Ist das alles? (13 Höhepunkte mit den Ärzten) [Is that all? (13 highlights with Die Ärzte)] is the fifth album by German rock band Die Ärzte. It is their first best-of album.

This album was released because after the indexing of Die Ärzte and Debil, only Im Schatten der Ärzte was left on the store shelves. With this album, songs from the indexed albums could also be released to a wider audience.

== Track listing ==
1. "Gehn wie ein Ägypter" (Die Ärzte/Liam Sternberg) - 2:21 (German version of "Walk like an Egyptian")
2. "Du willst mich küssen" [You want to kiss me] - 3:09
3. "2000 Mädchen" [2000 girls] - 3:56
4. "Mysteryland (Remix)" - 3:58
5. "Zu spät (Maxi-Version)" [Too late] - 6:51
6. "El Cattivo (1987 Bad Boy-Mix)" [Bad (in Italian)] - 3:13
7. "Radio brennt" [Radio burns] - 2:42
8. "Alleine in der Nacht" [Alone in the night] - 3:09
9. "Buddy Holly's Brille" [Buddy Holly's glasses] - 3:35
10. "Dein Vampyr (Remix)" [Your vampyre] - 3:09
11. "Erna P." (Urlaub/Urlaub) - 2:29
12. "Wie am ersten Tag (Remix)" [Like on the first day] - 3:40
13. "Ist das alles? (Maxi Remix)" [Is that all?] - 5:33

== Song information ==
- Tracks 1, 3, 7 are new.
- New version from 1987 of "El Cattivo" from Debil
- Track 11 from "Paul"
- Track 5 from "Zu spät (Special Maxi)"
- Tracks 2, 9 and the original version of "Dein Vampyr" from Im Schatten der Ärzte
- Track 8 and the original versions of "Mysteryland", "Wie am ersten Tag" and "Ist das alles?" from Die Ärzte
- "Ist das alles?" (Maxi Remix) includes a rendition of the "Sympathy for the Devil" solo by The Rolling Stones.

==The chart table==
The back cover and the booklet feature fake joke-charts. The first thirteen songs make up the track list for the album, referring to the title of the album.
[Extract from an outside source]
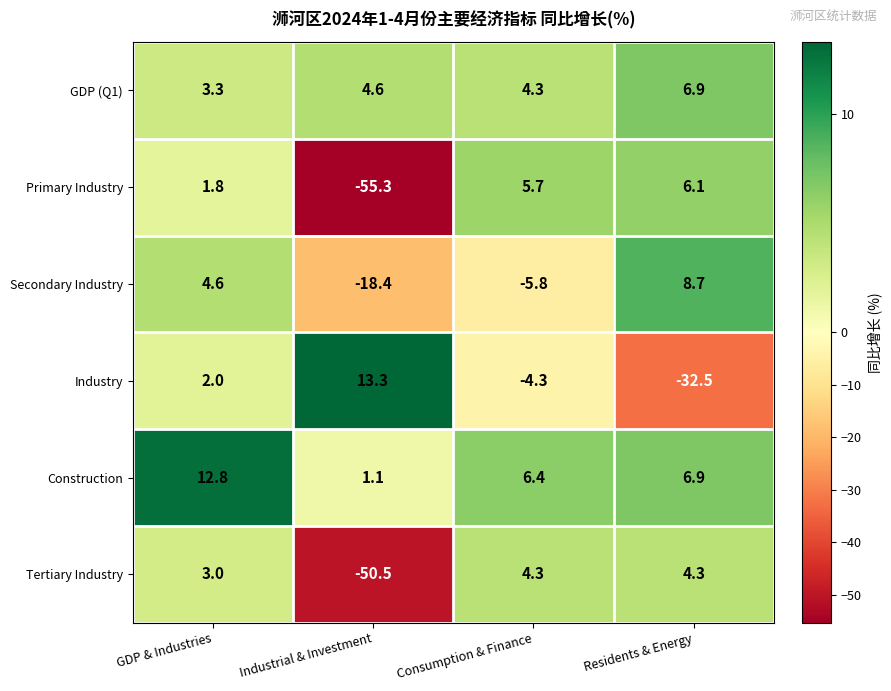

How many distinct data groups are displayed?

6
The other part consists of other popular songs from the time, which are all, either by artist's name or song's title, referred to in "Radio brennt"; including a fake cover of "Geronimos Cadillac" by Die Ärzte.

===Top 20 Charts===

| Platz (Place) | Vorige Plazierung (Former position) | Titel (Title) | Interpret (Interpreter) |
|---|---|---|---|
| 1 | 44 | Gehn wie ein Ägypter | Die Ärzte |
| 2 | 1 | Du willst mich küssen | Die Ärzte |
| 3 | NEW | 2000 Mädchen | Die Ärzte |
| 4 | 2 | Mysteryland (Remix) | Die Ärzte |
| 5 | 11 | Zu spät (Maxi-Version) | Die Ärzte |
| 6 | 6 | El Cattivo (1987 Bad Boy-Mix) | Die Ärzte |
| 7 | NEW | Radio brennt | Die Ärzte |
| 8 | 6 | Alleine in der Nacht | Die Ärzte |
| 9 | 10 | Buddy Holly's Brille | Die Ärzte |
| 10 | 2 | Dein Vampyr (Remix) | Die Ärzte |
| 11 | - | Erna P. | Die Ärzte |
| 12 | 1 | Wie am ersten Tag (Remix) | Die Ärzte |
| 13 | 4 | Ist das alles? (Maxi Remix) | Die Ärzte |
| 14 | 100 | Geronimos Cadillac | Modern Talking |
| 15 | 88 | Amadeus | Falco |
| 16 | NEW | Geronimos Cadillac | Dieter + Nora |
| 17 | 97 | Lady in Red | Chris de Burgh |
| 18 | 78 | Geronimos Cadillac | Die Ärzte |
| 19 | 82 | Like a Virgin | Mutter Theresa (Madonna) |
| 20 | 14 | Geronimos Cadillac | Modern Talking |

== Singles ==
1987: "Gehn wie ein Ägypter"

1987: "2000 Mädchen"

1987: "Radio brennt"

==Personnel==
- Farin Urlaub - guitar, vocals
- Bela Felsenheimer - drums, vocals
- Hans Runge - bass guitar on 2, 5, 6, 9, 11
- Hagen Liebing - bass guitar on 1, 3, 4, 7, 8, 10

===Producers===
- Manne Praeker: 1, 8, 12
- Micki Meuser: 2, 9
- Die Ärzte + Hoffmann: 3, 6
- Manne Praeker; remixed by Die Ärzte + Hoffmann: 4
- Die Ärzte: 5, 11
- Micki Meuser; remixed by Die Ärzte + Hoffmann: 10
- Manne Praeker; maxi-remix by Die Ärzte + Hoffmann: 13

==Charts==

| Chart (1987) | Peak position |
|---|---|
| German Albums (Offizielle Top 100) | 22 |

==Certifications==
In 1993, Ist das alles? (13 Höhepunkte mit den Ärzten) was certified gold in Germany.